SUPPLIED DATA »
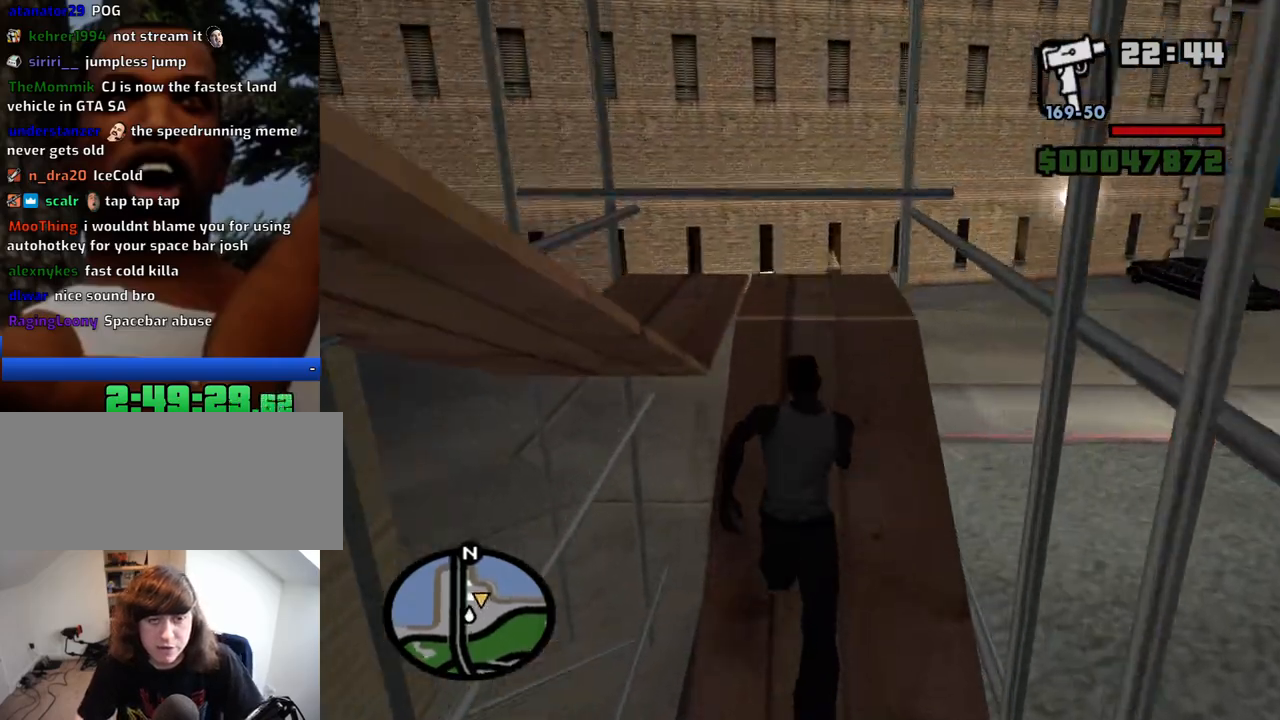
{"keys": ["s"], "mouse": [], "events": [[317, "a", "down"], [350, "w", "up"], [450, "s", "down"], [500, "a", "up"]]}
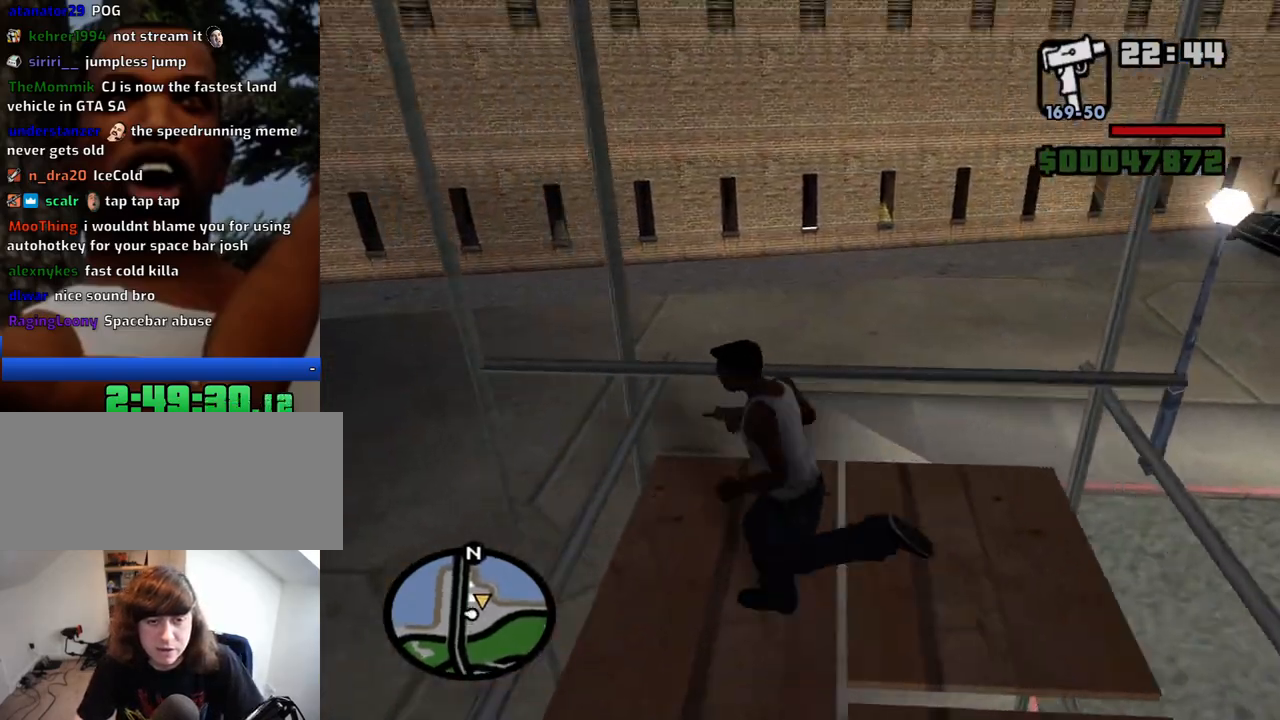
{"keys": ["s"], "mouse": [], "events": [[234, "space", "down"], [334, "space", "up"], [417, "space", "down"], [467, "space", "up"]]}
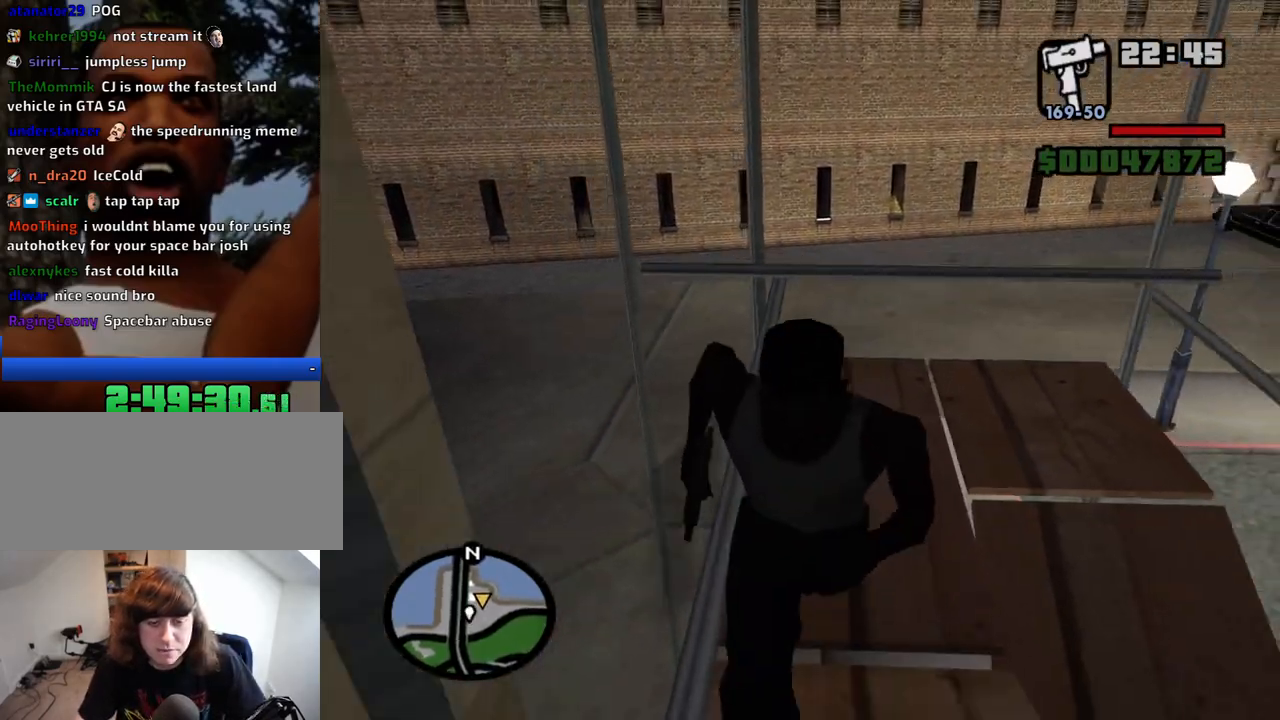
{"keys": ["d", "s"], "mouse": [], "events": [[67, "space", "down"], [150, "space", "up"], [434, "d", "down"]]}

YOUR GOAL » From the listing above, copy every line that holds the string "space".

RESULT OF THIS TASK »
{"keys": ["s"], "mouse": [], "events": [[234, "space", "down"], [334, "space", "up"], [417, "space", "down"], [467, "space", "up"]]}
{"keys": ["d", "s"], "mouse": [], "events": [[67, "space", "down"], [150, "space", "up"], [434, "d", "down"]]}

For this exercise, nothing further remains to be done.